New Zealanders: The Field Guide
Written by: Tom Sainsbury
Reviewed by: Ayla Akin
Tom Sainsbury’s new book, New Zealanders: The Field Guide is inspired by people and their stereotypes. It’s a fitting theme for Sainsbury, who rose to fame through his character impersonations on social media. Although the book is coined as a ‘New Zealanders’ field guide, the characters described are typical of people found almost anywhere in the world. Disappointingly, there was nothing specifically Kiwi about many of the stereotypes, which include The Shy Girl and The Gamer.

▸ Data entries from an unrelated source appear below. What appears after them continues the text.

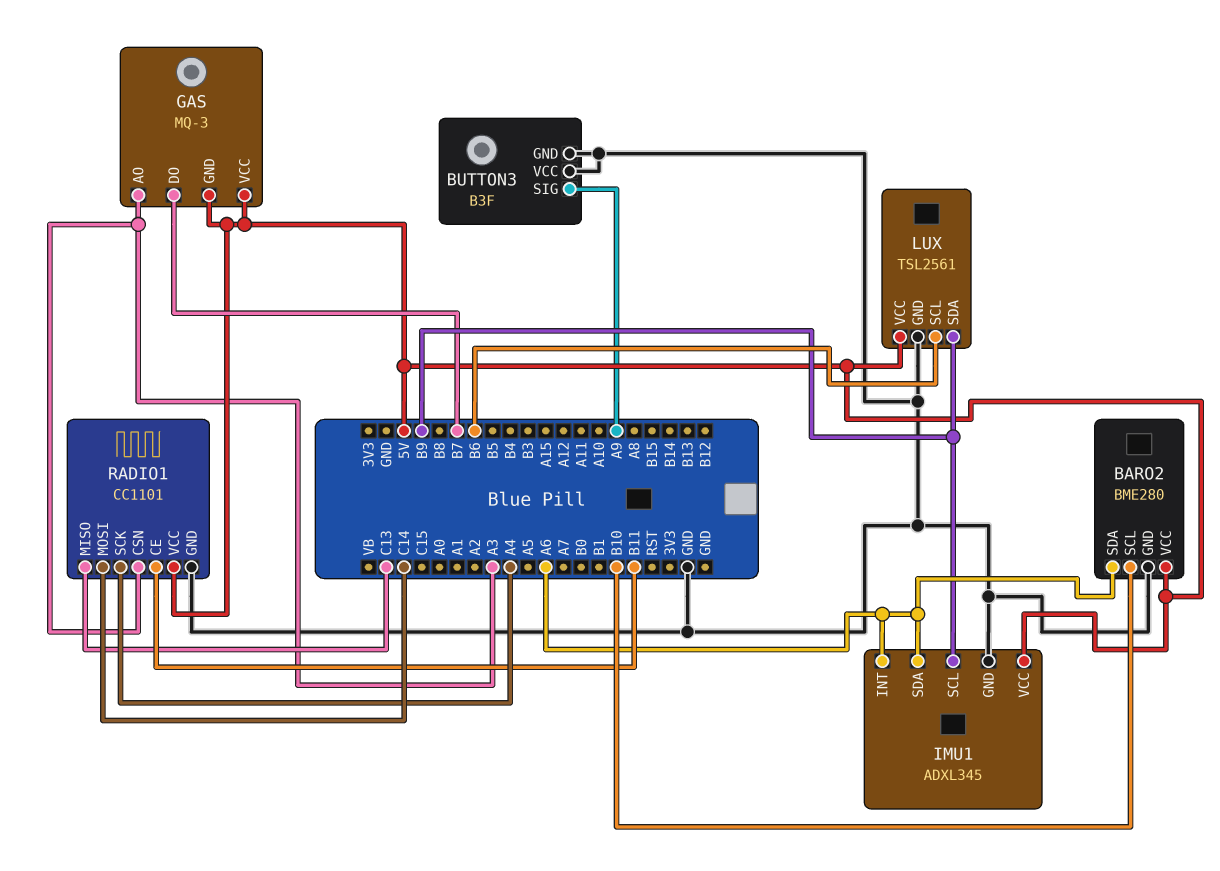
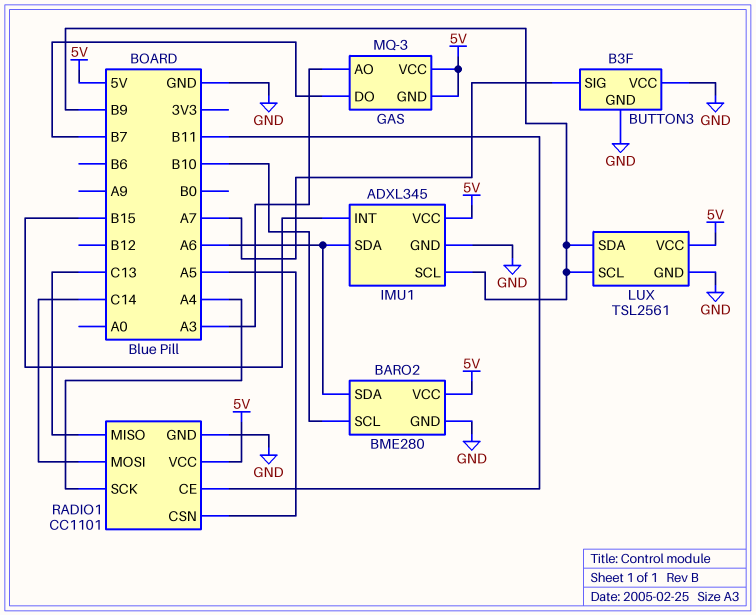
BUTTON3 pin SIG: A9 -> A7
IMU1 pin INT: A6 -> B15
LUX pin SCL: B6 -> B9
RADIO1 pin CSN: A3 -> A5

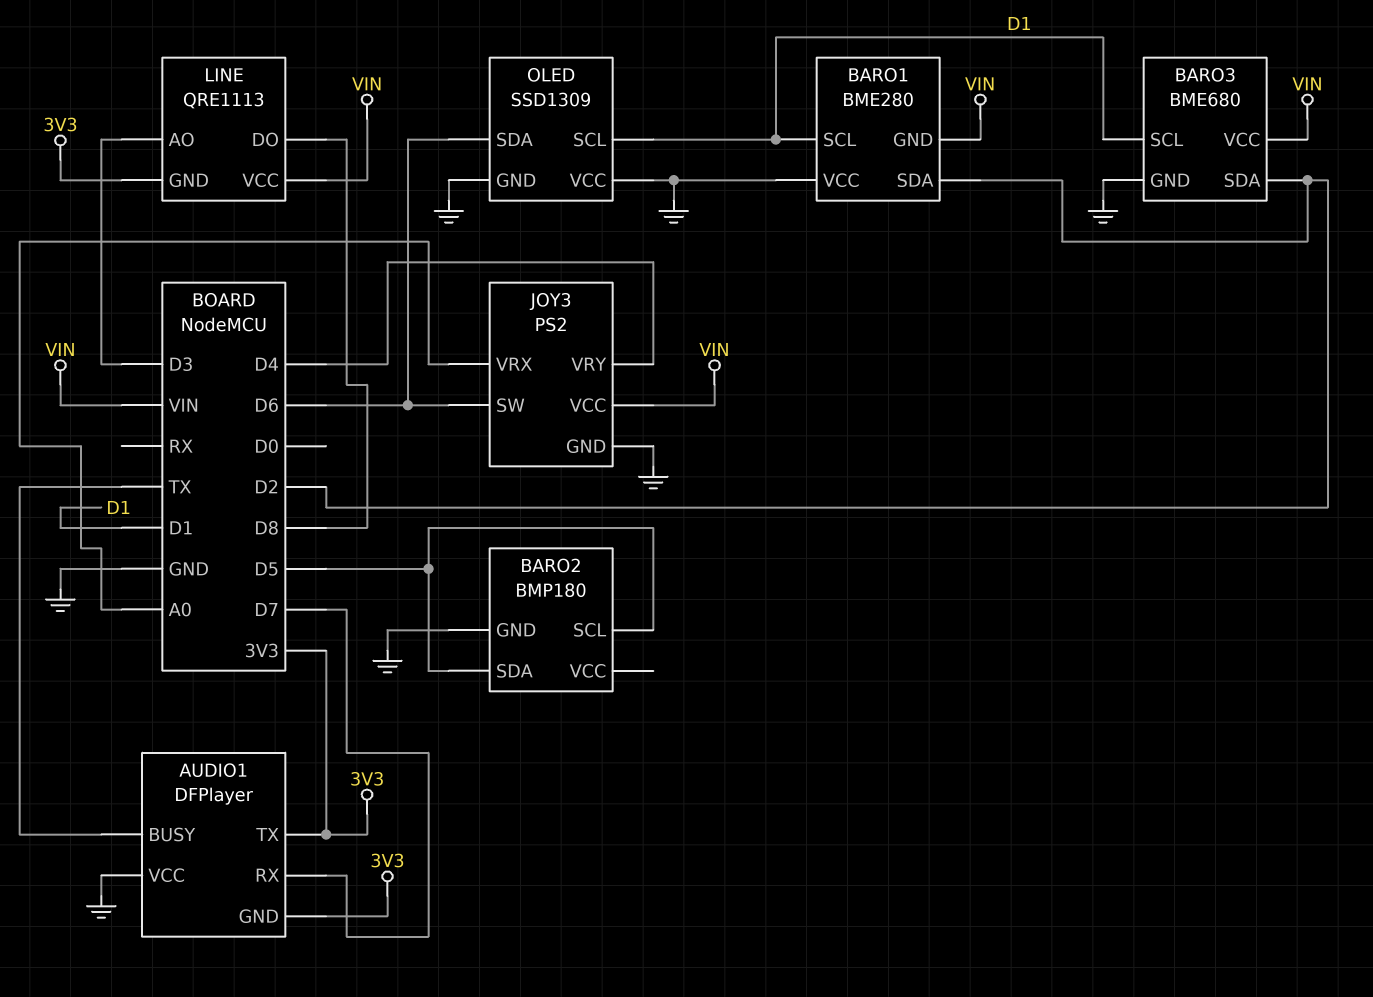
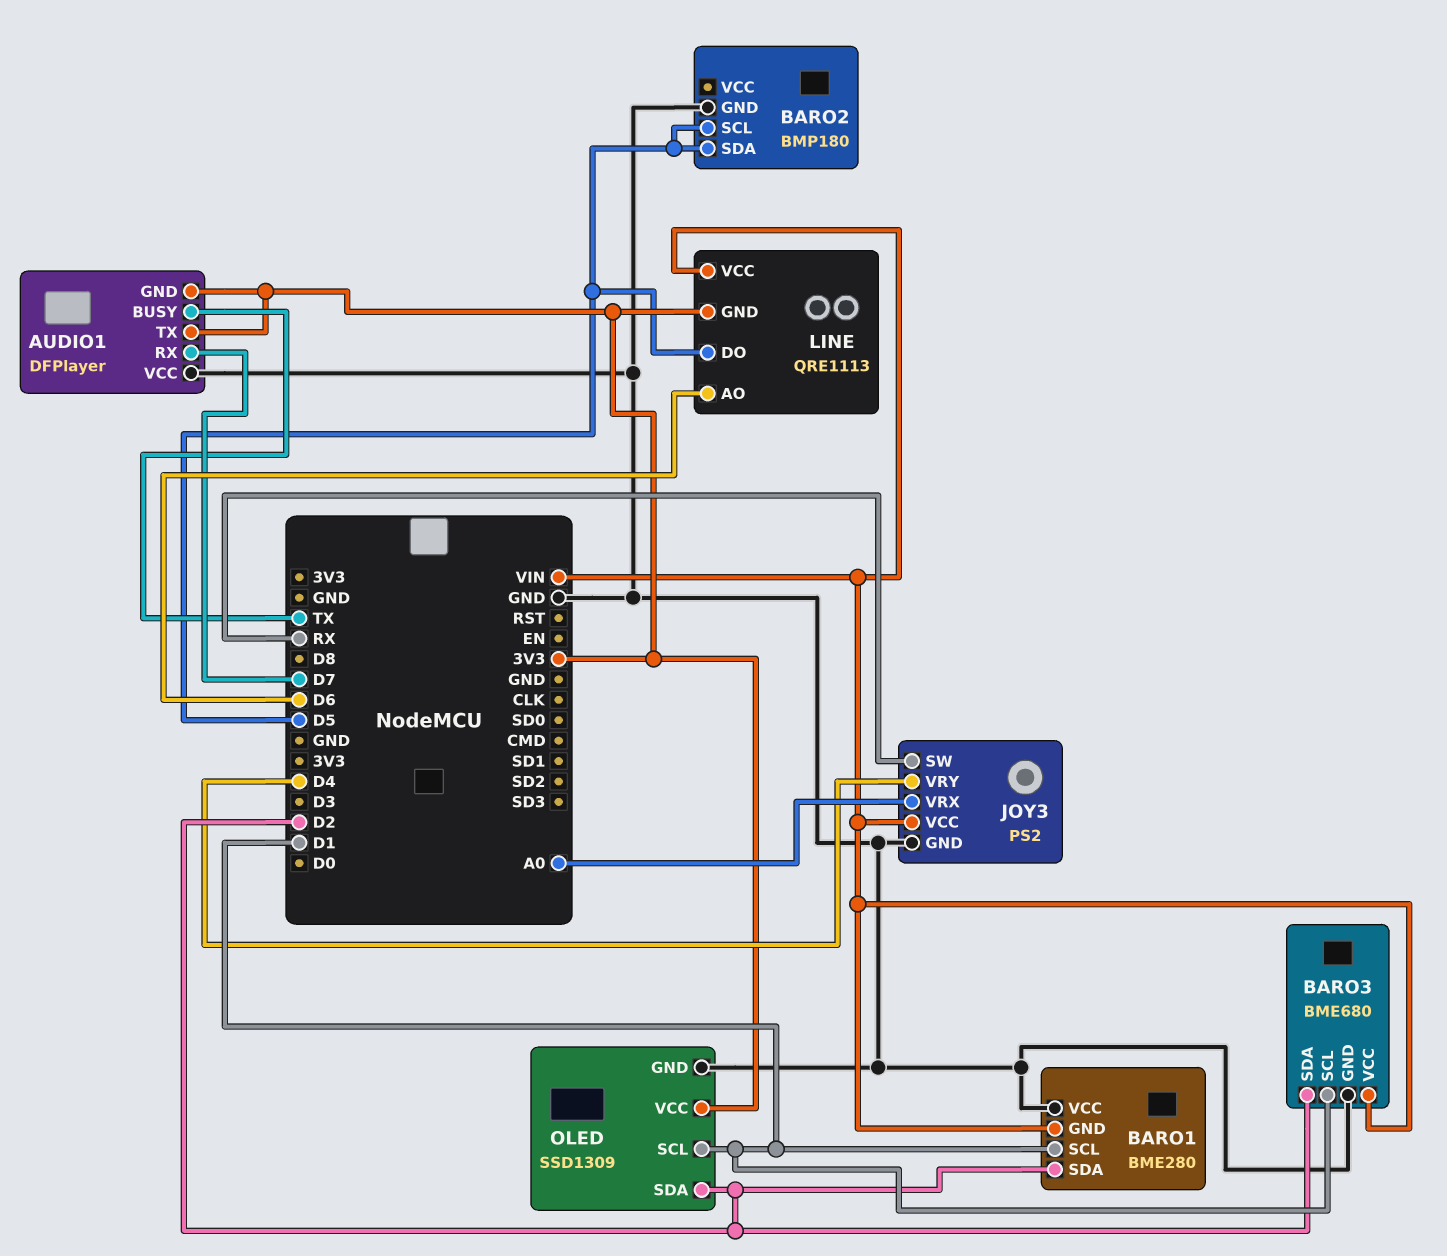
JOY3 pin SW: D6 -> RX
LINE pin AO: D3 -> D6
LINE pin DO: D8 -> D5
OLED pin SDA: D6 -> D2
OLED pin VCC: GND -> 3V3

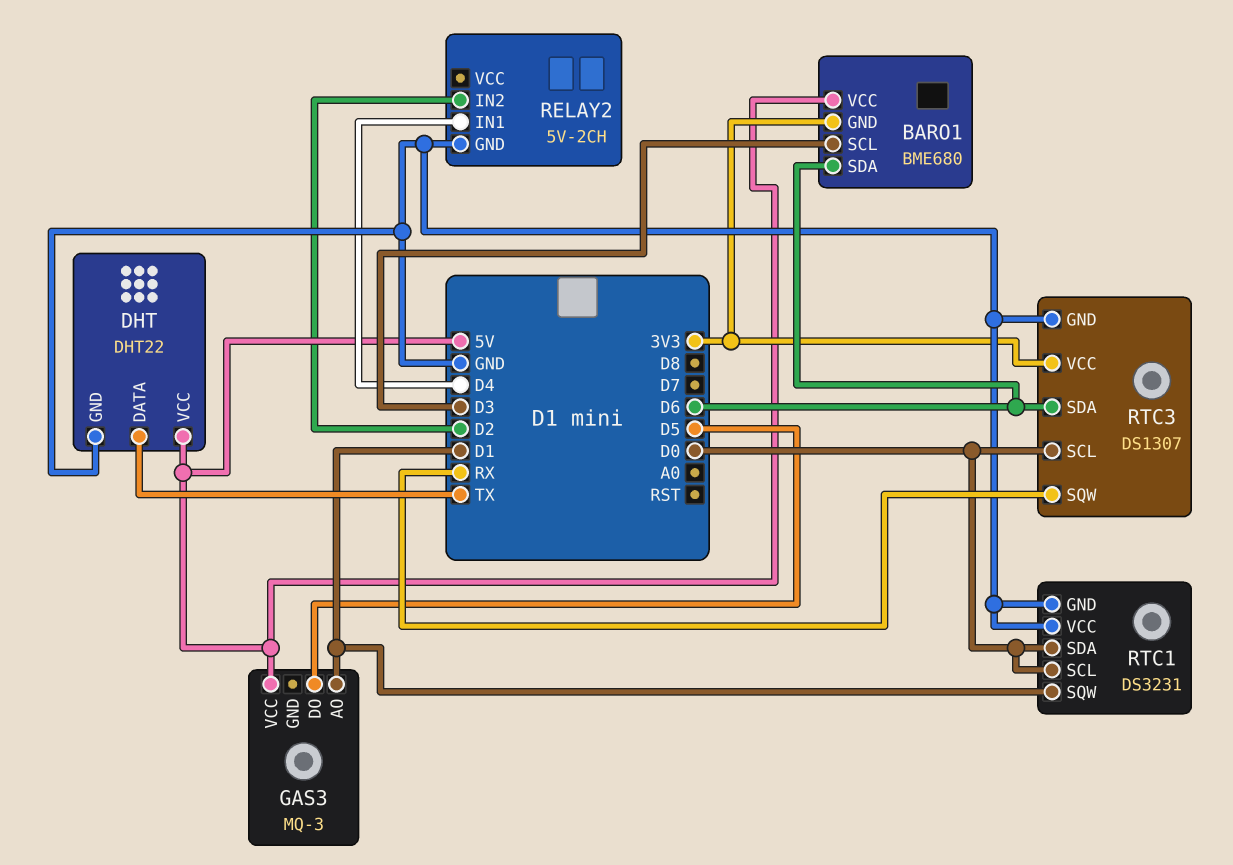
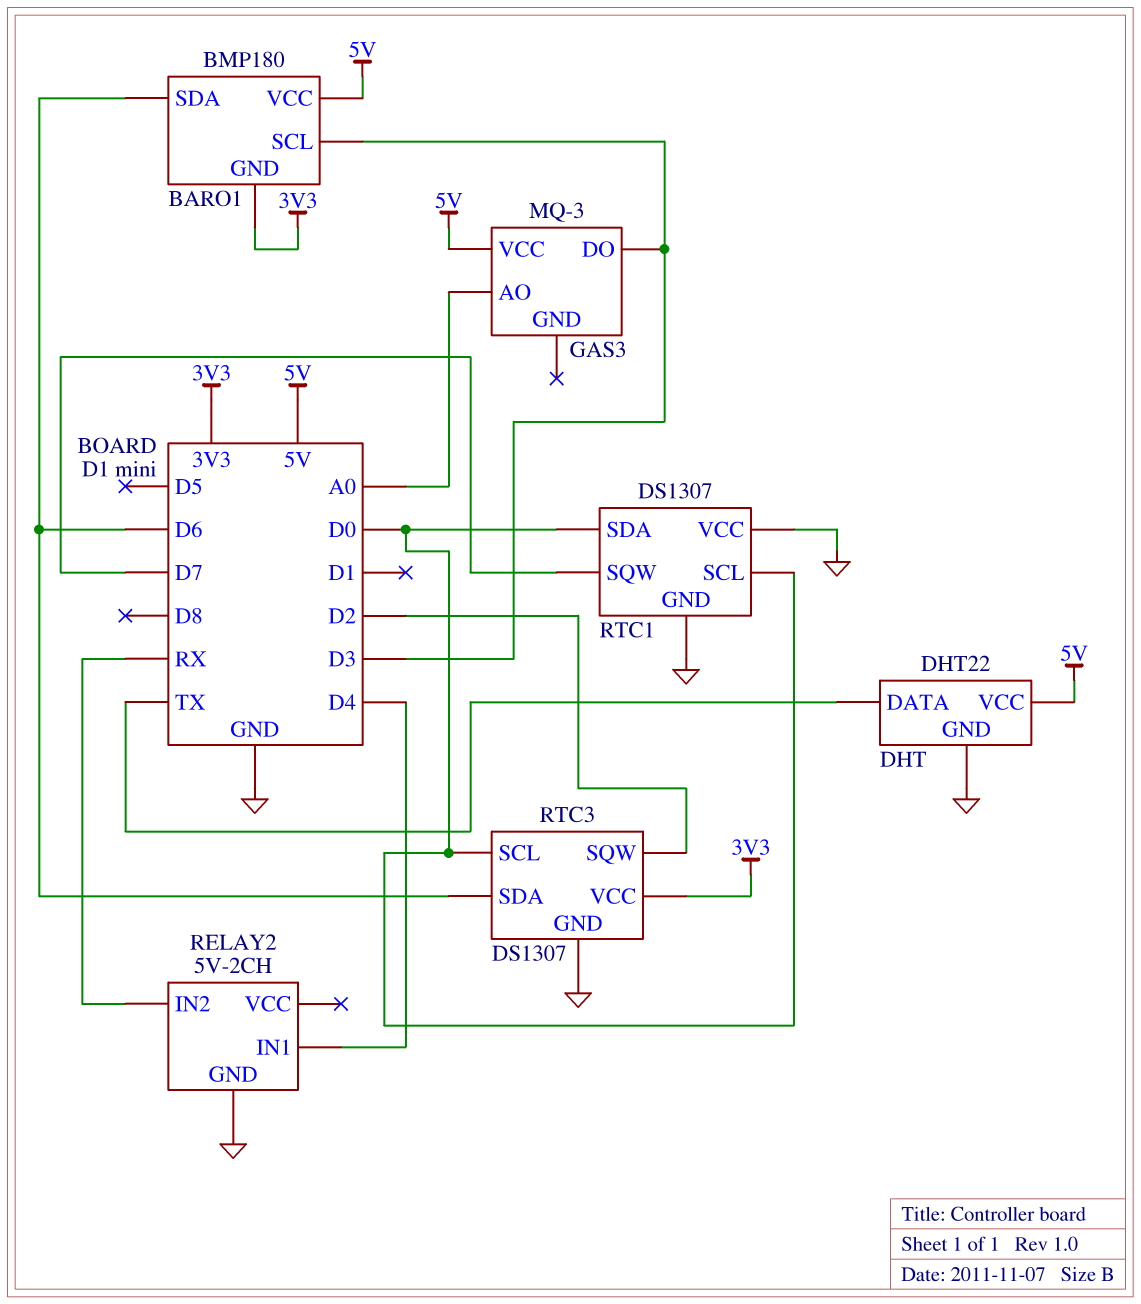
BARO1: BME680 -> BMP180
GAS3 pin AO: D1 -> A0
GAS3 pin DO: D5 -> D3
RELAY2 pin IN2: D2 -> RX
RTC1: DS3231 -> DS1307
RTC1 pin SQW: D1 -> D7
RTC3 pin SQW: RX -> D2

Having said that, The Bad Conversationalist made me laugh out loud as it was the first observation I had made (sorry Kiwis!) when my husband and I moved over from the UK. Coming from a large, chatty family it was a real culture shock when I realised that whilst very friendly, Kiwis prefer to keep the chat to a minimum! Sainsbury describes this character type by recounting the painfully awkward road trip he endured with his friend’s brother. Following a succession of abrupt responses to his questions, Sainsbury finally asks, “what are your thoughts on Syria?” to which he responds, “who’s she?” Stories of The Know-It-All Dad and The Flat Mate were also firm favourites. Sainsbury has a genuine, easy manner of telling stories and I really enjoyed these moments. However, I wished there had been more focus on the funny anecdotes. Instead, there was a lot of unnecessary jargon, with phrases like “you feel me?” filling the pages. I was not sure if Sainsbury was trying to build a conversational tone or if he was simply out of content?
We are shaped as individual characters through a web of social and cultural factors.
Stereotypes can reveal so much about our lives and communities, and whilst Sainsbury attempts to mention this in the conclusion, it is too little too late. There is a sea of depth and hilarity that could have been explored. As a Brit who loves New Zealand, I was disappointed in the missed opportunities for some authentic but smart, Kiwi-inspired comedy.